The agreement stipulated that the GTSEZ would run its own affairs -- from urban planning to municipal finances and even security in certain cases. Foreign experts who monitor the area say authorities on the ground answer to Zhao, which has effectively turned the zone into his "own personal fiefdom," Douglas at the UNODC claims.
And the GTSEZ is only set to get bigger. Those who run the the zone want to be able to accommodate 200,000 people. They are planning to build resorts, golf courses and a museum, per the GTSEZ website. They plan to have a restaurant row along the river and a street lined with bars nearby. They want five-star hotels -- the gilded building next to the casino appears to be one. And there are even plans for a plastic surgery center.
So adding a new port to supply this up-and-coming tourist destination in a remote part of the world makes business sense. According to the Laotian state media article announcing the Ban Mom project, the port will take three years to build, and over the next nine years other supporting facilities, such as warehouses, plant and animal quarantine centers and staff dormitories, will follow.
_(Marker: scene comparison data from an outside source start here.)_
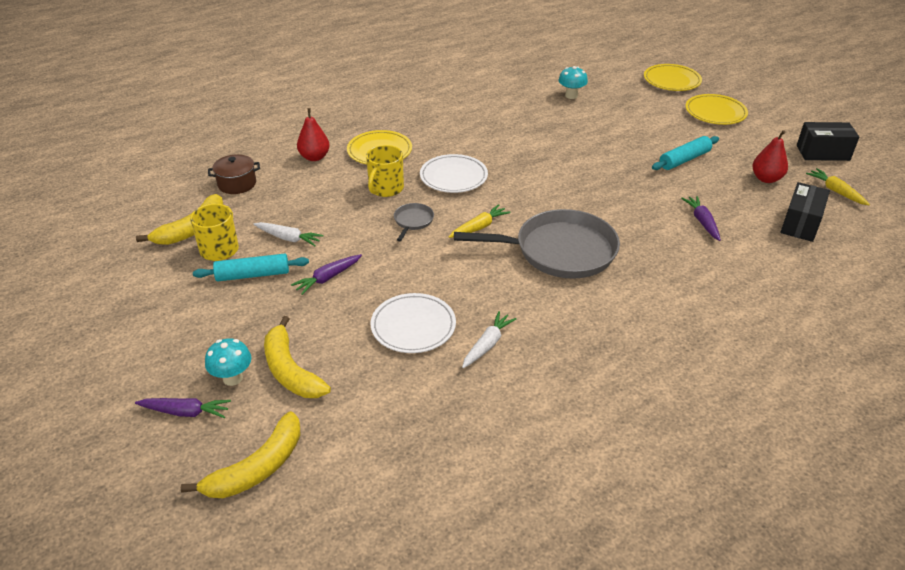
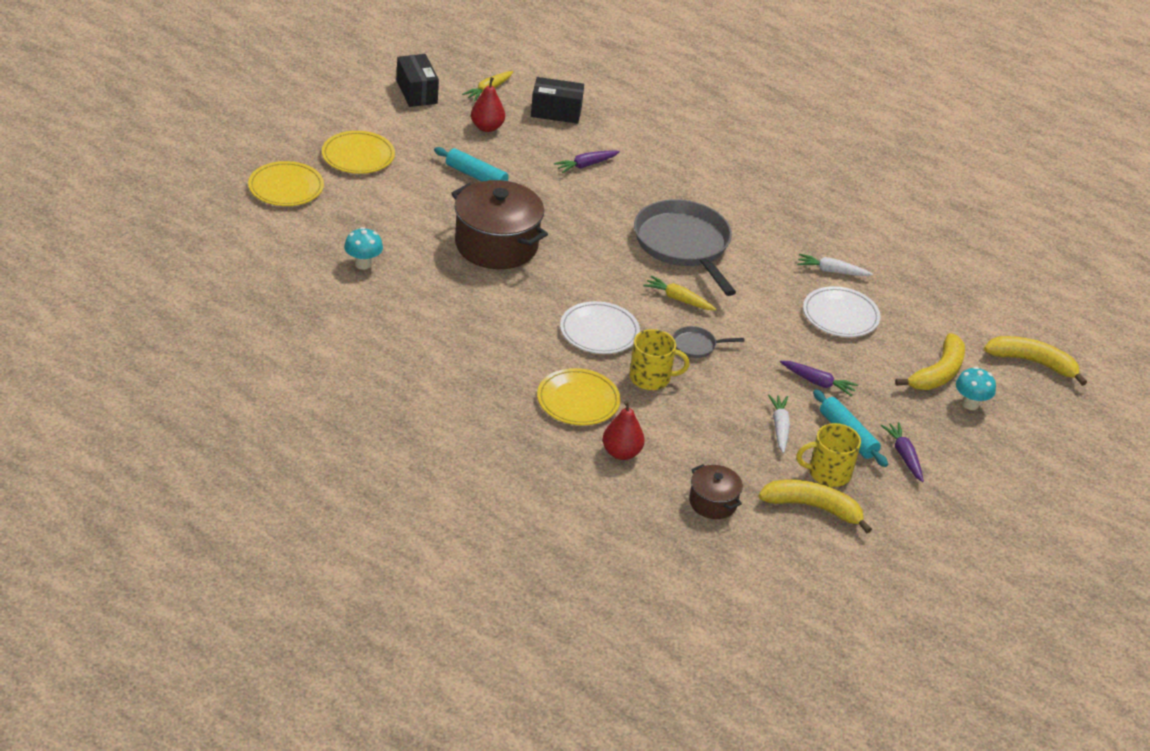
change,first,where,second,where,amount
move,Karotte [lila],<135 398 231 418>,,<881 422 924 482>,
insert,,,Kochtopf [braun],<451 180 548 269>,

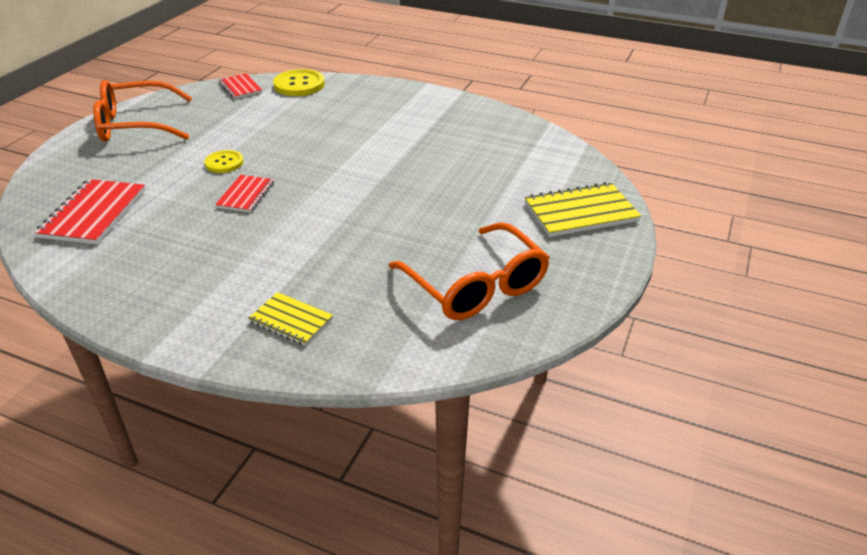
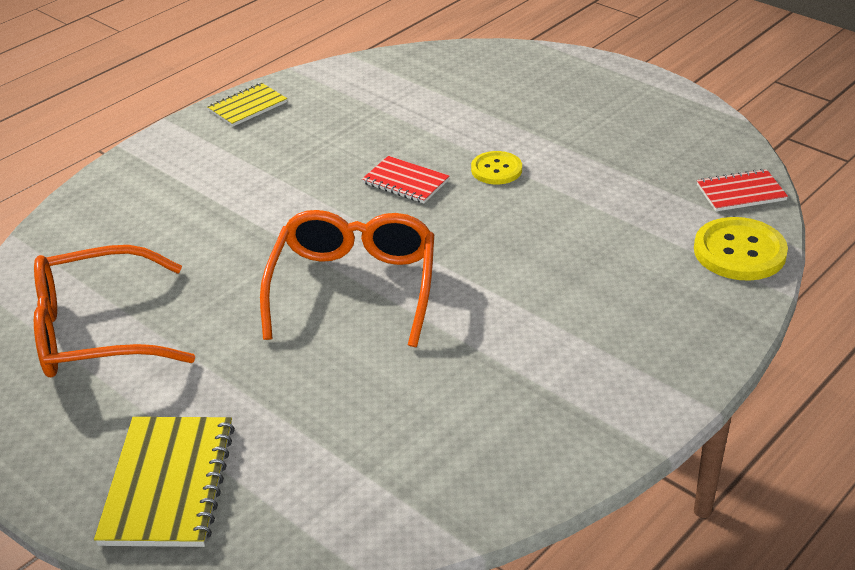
change,first,where,second,where,amount
delete,Notizbuch [rot],<34 179 145 244>,,,
move,Brille [orange],<93 80 192 142>,,<260 210 434 347>,
move,Notizbuch [gelb],<248 292 333 346>,,<207 83 287 127>,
Experts worry that, despite the rapid development, Laos is making the same mistake at Ban Mom Port that it did with the GTSEZ: giving a man with a dubious reputation more power in an under-policed part of the world.
Brian Eyler, the Southeast Asia program director at the Stimson Center, a Washington-based think tank, said the port project seems redundant because there are already two well-established ports on the Thai side of the Mekong River that facilitate commercial trade from China to Bangkok.
"The port is mostly unnecessary for active commercial traffic," Eyler said in an email. "The Ban Mom Port will only facilitate commerce between China and Kings Roman Casino (Golden Triangle Special Economic Zone) and most commerce that happens around the casino is illicit trade in drugs and wildlife and human trafficking."
Douglas explained the port could end up being used to ship precursor chemicals -- the ingredients to make synthetic drugs -- into the Golden Triangle and export the finished product down the Mekong, one of the most important waterways in Southeast Asia.
"There's already a lot of allegations that he's (Zhao) an active money launderer, he's involved in drug trafficking and various forms of transnational crime," Douglas of said. "If he's involved in those activities, then the port can be used for these things."
Upriver from the Golden Triangle, the Mekong divides Laos from Myanmar's restive Shan State. Portions of Shan are controlled by warlords and militias who allegedly provide cover to some of the world's biggest synthetic drug traffickers. Burmese police conducted one of Asia's biggest drug busts in decades in Shan earlier this year, seizing nearly 200 million methamphetamine tablets, more than 500 kilograms of crystal methamphetamine and 35.5 metric tons and 163,000 liters of precursor chemicals used to manufacture illicit drugs. This industrial-level manufacturing of synthetic narcotics requires a steady flow of chemicals to make them, and until now, transporting precursors into Shan State has been a major logistical hurdle, according to Douglas.
"The fact is, there's only a few ways you can really get high volumes of precursors into Myanmar," he said. "Using this port, there's an easy entry. You just simply take a boat upriver six or eight hours."